### RECORD SET

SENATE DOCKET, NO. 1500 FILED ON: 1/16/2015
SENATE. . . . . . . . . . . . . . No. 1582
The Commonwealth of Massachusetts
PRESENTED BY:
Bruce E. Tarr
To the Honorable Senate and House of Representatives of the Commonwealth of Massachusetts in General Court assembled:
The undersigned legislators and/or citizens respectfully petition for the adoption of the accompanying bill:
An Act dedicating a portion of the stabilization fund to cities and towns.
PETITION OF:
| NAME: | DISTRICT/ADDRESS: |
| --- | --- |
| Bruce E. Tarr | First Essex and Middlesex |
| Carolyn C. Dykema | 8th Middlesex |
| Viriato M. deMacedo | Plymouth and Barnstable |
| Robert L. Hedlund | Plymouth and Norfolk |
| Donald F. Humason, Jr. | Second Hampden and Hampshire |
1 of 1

######
### RECORD SET

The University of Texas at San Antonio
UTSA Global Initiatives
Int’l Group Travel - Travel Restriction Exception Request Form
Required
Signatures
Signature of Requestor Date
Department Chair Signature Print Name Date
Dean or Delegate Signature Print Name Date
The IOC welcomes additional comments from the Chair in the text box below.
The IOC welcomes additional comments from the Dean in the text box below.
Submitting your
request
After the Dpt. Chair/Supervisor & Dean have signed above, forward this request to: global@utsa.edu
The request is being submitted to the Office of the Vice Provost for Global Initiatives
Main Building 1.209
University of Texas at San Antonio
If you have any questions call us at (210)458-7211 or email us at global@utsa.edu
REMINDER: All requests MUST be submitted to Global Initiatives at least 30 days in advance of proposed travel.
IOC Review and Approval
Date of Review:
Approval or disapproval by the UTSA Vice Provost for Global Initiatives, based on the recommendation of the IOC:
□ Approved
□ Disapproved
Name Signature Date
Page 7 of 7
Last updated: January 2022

######
### RECORD SET

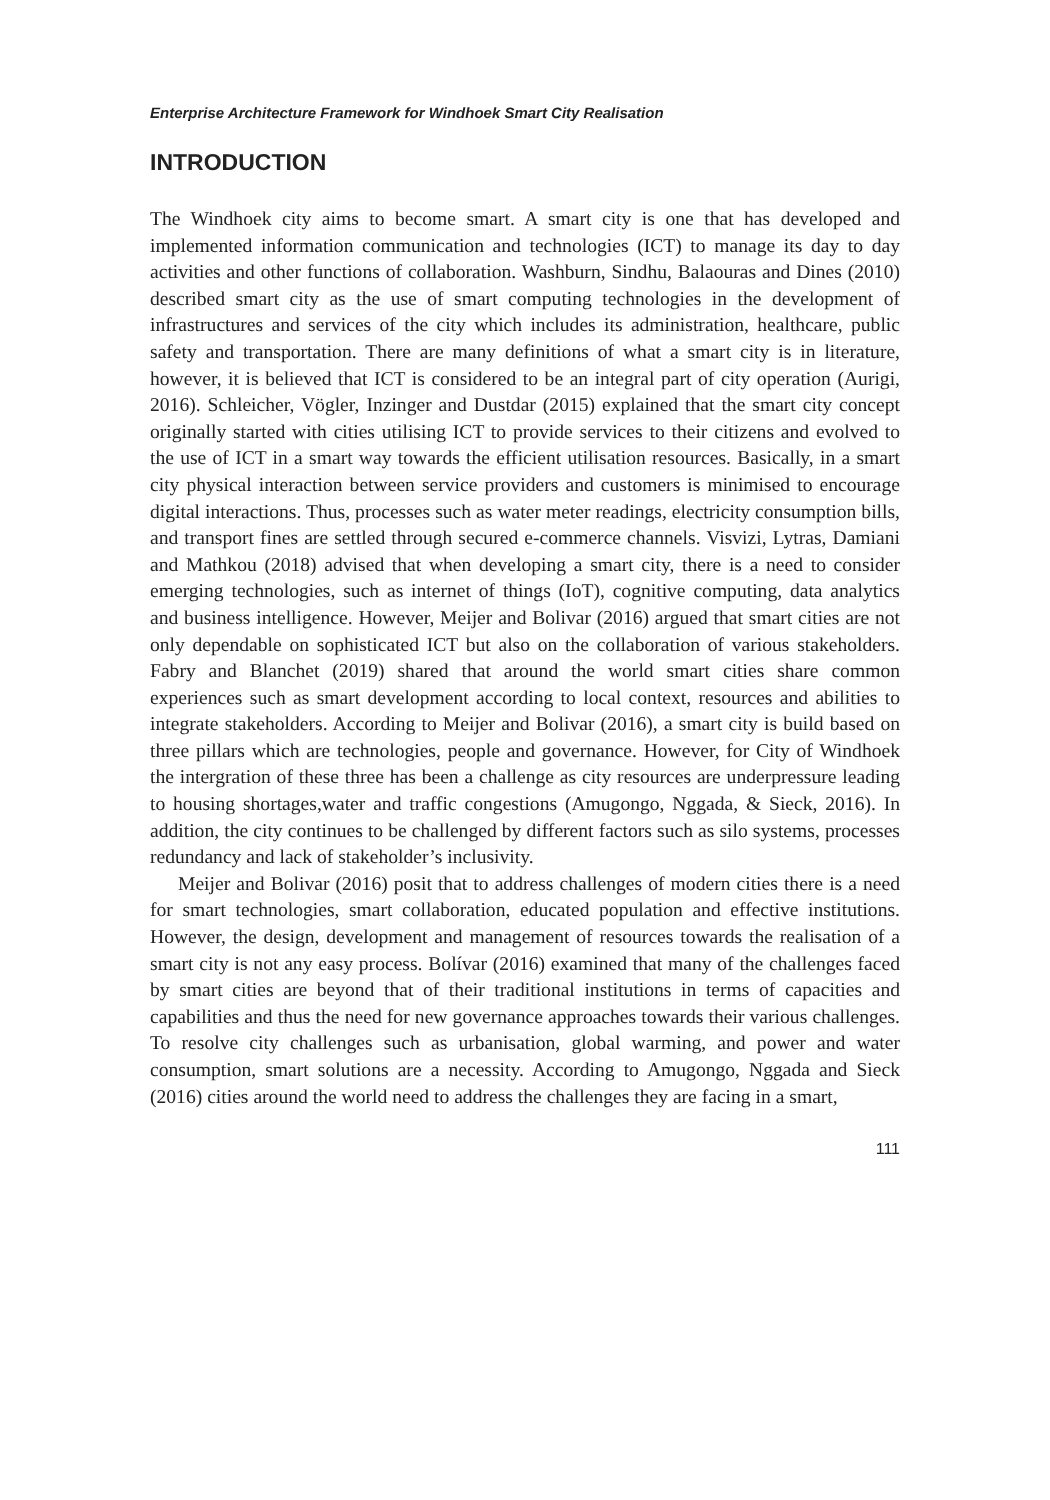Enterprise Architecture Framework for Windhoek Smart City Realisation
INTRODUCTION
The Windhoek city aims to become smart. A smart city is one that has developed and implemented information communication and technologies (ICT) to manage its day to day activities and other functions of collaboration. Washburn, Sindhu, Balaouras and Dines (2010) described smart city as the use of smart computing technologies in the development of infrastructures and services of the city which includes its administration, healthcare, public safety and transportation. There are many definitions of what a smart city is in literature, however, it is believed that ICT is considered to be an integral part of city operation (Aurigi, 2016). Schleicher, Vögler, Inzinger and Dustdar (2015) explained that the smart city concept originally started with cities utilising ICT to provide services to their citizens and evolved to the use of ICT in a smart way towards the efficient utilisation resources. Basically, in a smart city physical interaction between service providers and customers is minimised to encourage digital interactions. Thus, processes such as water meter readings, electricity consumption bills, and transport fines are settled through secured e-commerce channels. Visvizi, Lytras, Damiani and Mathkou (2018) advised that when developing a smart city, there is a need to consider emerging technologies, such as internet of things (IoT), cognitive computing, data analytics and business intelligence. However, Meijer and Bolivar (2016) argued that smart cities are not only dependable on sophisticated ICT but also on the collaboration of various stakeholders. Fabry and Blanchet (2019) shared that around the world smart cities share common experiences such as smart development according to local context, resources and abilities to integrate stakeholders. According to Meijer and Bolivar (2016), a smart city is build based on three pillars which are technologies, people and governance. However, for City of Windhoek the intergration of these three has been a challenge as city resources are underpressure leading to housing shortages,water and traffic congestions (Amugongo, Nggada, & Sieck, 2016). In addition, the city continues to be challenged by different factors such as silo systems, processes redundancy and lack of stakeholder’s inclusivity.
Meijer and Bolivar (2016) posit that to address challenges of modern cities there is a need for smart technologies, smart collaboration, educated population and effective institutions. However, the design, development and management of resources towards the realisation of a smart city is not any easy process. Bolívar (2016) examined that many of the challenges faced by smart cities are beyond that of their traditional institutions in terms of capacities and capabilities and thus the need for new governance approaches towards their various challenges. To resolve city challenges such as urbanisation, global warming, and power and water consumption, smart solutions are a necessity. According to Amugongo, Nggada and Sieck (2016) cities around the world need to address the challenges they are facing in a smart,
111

######

◆ WORK REQUEST ◆
Go back to the listing above. Copy word for word the lines from the one with "Signature of Requestor Date" through the one with "REMINDER: All requests", and nothing more.

◆ RESPONSE BELOW ◆
Signature of Requestor Date
Department Chair Signature Print Name Date
Dean or Delegate Signature Print Name Date
The IOC welcomes additional comments from the Chair in the text box below.
The IOC welcomes additional comments from the Dean in the text box below.
Submitting your
request
After the Dpt. Chair/Supervisor & Dean have signed above, forward this request to: global@utsa.edu
The request is being submitted to the Office of the Vice Provost for Global Initiatives
Main Building 1.209
University of Texas at San Antonio
If you have any questions call us at (210)458-7211 or email us at global@utsa.edu
REMINDER: All requests MUST be submitted to Global Initiatives at least 30 days in advance of proposed travel.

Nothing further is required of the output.